With[{p = p[x, t], mid = mid[x, t]},
 eq = D[p, t] == D[mid, x];
 eqadd = mid == (4 x (x^2 - 1) + 0.1) p + D[p/b, x];]
ic = p[x, 0] == Exp[-x^2/2]/Sqrt[2 Pi];
icadd = mid[x, 0] == eqadd[[-1]] /. p -> Function[{x, t}, Evaluate@ic[[-1]]];
bc = {p[-3, t] == 0, p[3, t] == 0};
mol[n:Integer|{_Integer..}, o:"Pseudospectral"] := {"MethodOfLines", 
  "SpatialDiscretization" -> {"TensorProductGrid", "MaxPoints" -> n, 
    "MinPoints" -> n, "DifferenceOrder" -> o}}
tst = NDSolveValue[{eq, eqadd, ic, icadd, bc}, p, {x, -3, 3}, {t, 0, 0.5}, 
    Method -> mol[300, 2]]; // AbsoluteTiming

The eerr warning still pops up, but the corresponding error (815.9 ) isn't too large. Let's check how it looks like:

Plot3D[tst[i, j], {i, -3, 3}, {j, 0, 0.5}, PlotRange -> All, PlotPoints -> 200]

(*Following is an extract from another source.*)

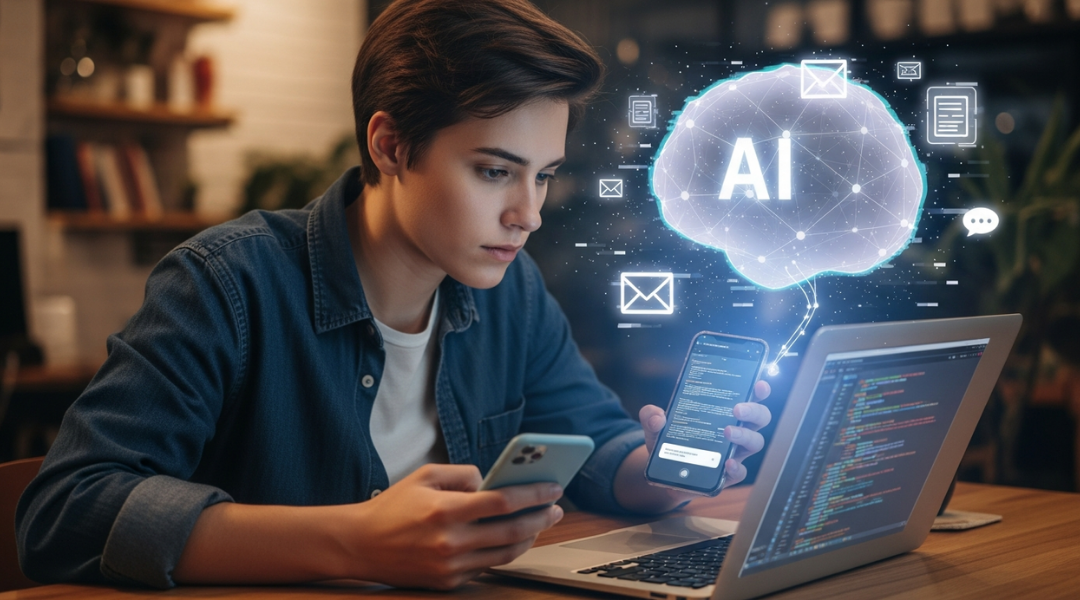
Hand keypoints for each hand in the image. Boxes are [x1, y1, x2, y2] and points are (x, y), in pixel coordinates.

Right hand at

Plot[tst[i, 0.5], {i, -3, 3}, PlotRange -> All]

Looks reasonable, and it's consistent with that of FEM. Further check shows, the solution doesn't change significantly even if we make the grid denser, so it's probably reliable.

---

Update

Aha, the magic of Pseudospectral seems to be effective for this problem:

b = 200;
pval = NDSolveValue[{D[p[x, t], 
      t] == (12 x^2 - 4) p[x, t] + (4 x (x^2 - 1) + 0.1) D[p[x, t], x] + 
      D[p[x, t]/b, {x, 2}], p[x, 0] == Exp[-x^2/2]/Sqrt[2 Pi], p[-3, t] == 0, 
    p[3, t] == 0}, p, {x, -3, 3}, {t, 0, 0.5}, Method -> mol[401]];
Plot[pval[i, 0.5], {i, -3, 3}, PlotRange -> All]

It's not necessary to modify the form of PDE even if TensorProductGrid is chosen!